The two most frequently struck tree types are the oak and the elm. Pine trees are also quite often hit by lightning. Unlike the oak, which has a relatively shallow root structure, pine trees have a deep central root system that goes down into the water table. Pine trees usually stand taller than other species, which also makes them a likely target. Factors which lead to its being targeted are a high resin content, loftiness, and its needles which lend themselves to a high electrical discharge during a thunderstorm.
Trees are natural lightning conductors, and are known to provide protection against lightning damages to the nearby buildings. Tall trees with high biomass for the root system provide good lightning protection. An example is the teak tree (Tectona grandis), which grows to a height of 45 metres (147.6 ft). It has a spread root system with a spread of 5 m and a biomass of 4 times that of the trunk; its penetration into the soil is 1.25 metres (4.10 ft) and has no tap root. When planted near a building, its height helps in catching the oncoming lightning leader, and the high biomass of the root system helps in dissipation of the lightning charges.
Lightning currents have a very fast risetime, on the order of 40 kA per microsecond. Hence, conductors of such currents exhibit marked skin effect, causing most of the currents to flow through the conductor skin. The effective resistance of the conductor is consequently very high and therefore, the conductor skin gets heated up much more than the conductor core. When a tree acts as a natural lightning conductor, due to skin effect most of the lightning currents flow through the skin of the tree and the sap wood. As a result, the skin gets burnt and may even peel off. The moisture in the skin and the sap wood evaporates instantaneously and may get split.
Lightning and Sound
Because the electrostatic discharge of terrestrial lightning superheats the air to plasma temperatures along the length of the discharge channel in a short duration, kinetic theory dictates gaseous molecules undergo a rapid increase in pressure and thus expand outward from the lightning creating a shock wave audible as thunder. Since the sound waves propagate not from a single point source but along the length of the lightning's path, the sound origin's varying distances from the observer can generate a rolling or rumbling effect. Perception of the sonic characteristics are further complicated by factors such as the irregular and possibly branching geometry of the lightning channel, by acoustic echoing from terrain, and by the typically multiple-stroke characteristic of the lightning strike.
Since light travels at a significantly greater speed than sound through air, an observer can approximate the distance to the strike by timing the interval between the visible lightning and the audible thunder it generates. At standard atmospheric temperature and pressures near ground level, sound will travel at roughly 343 m/s (1125 ft/sec); a lightning flash preceding its thunder by five seconds would be about one mile distant. A flash preceding thunder by three seconds is about one kilometer distant.
The movement of electrical charges produces a magnetic field. The intense currents of a lightning discharge create a fleeting but very strong magnetic field. Where the lightning current path passes through rock, soil, or metal these materials can become permanently magnetized. This effect is known as lightning-induced remanent magnetism, or LIRM. These currents follow the least resistive path, often horizontally near the surface but sometimes vertically, where faults, ore bodies, or ground water offers a less resistive path. Lightning-induced magnetic anomalies can be mapped in the ground, and analysis of magnetized materials can confirm lightning was the source of the magnetization and provide an estimate of the peak current of the lightning discharge.

### WORK TO COMPLETE:
List every kind of tree named in the lightning text. Rely only on the lightning text for your answer.

### SUPPLIED INFORMATION:
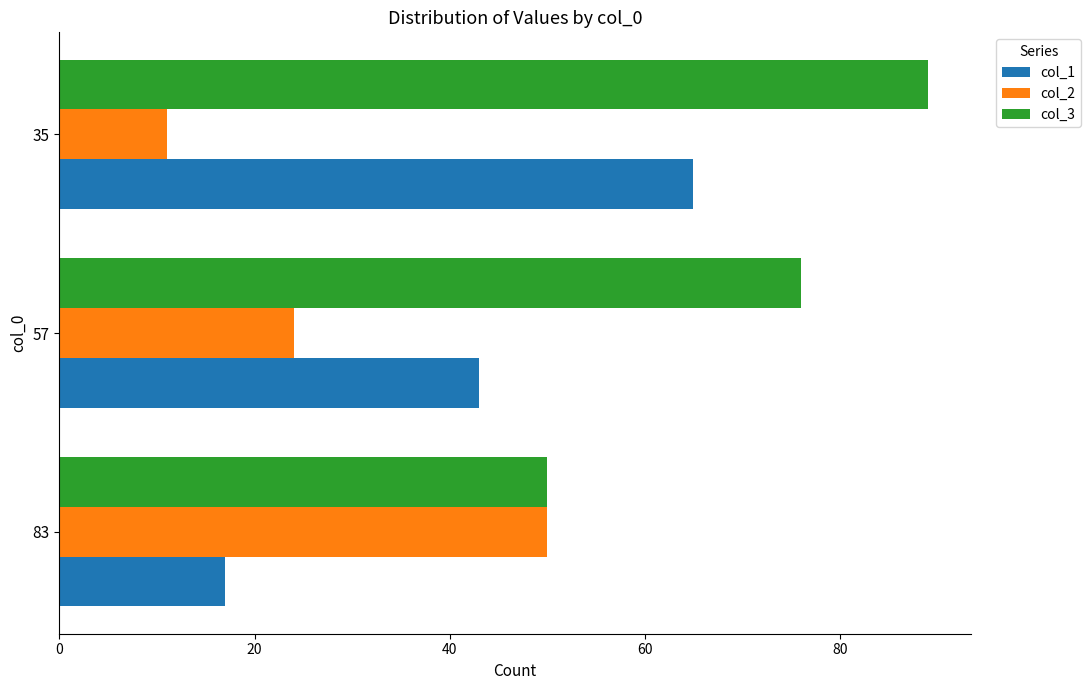

Which series has the widest spread of values?

col_1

### RESPONSE AREA:
Oak, elm, pine, teak (Tectona grandis)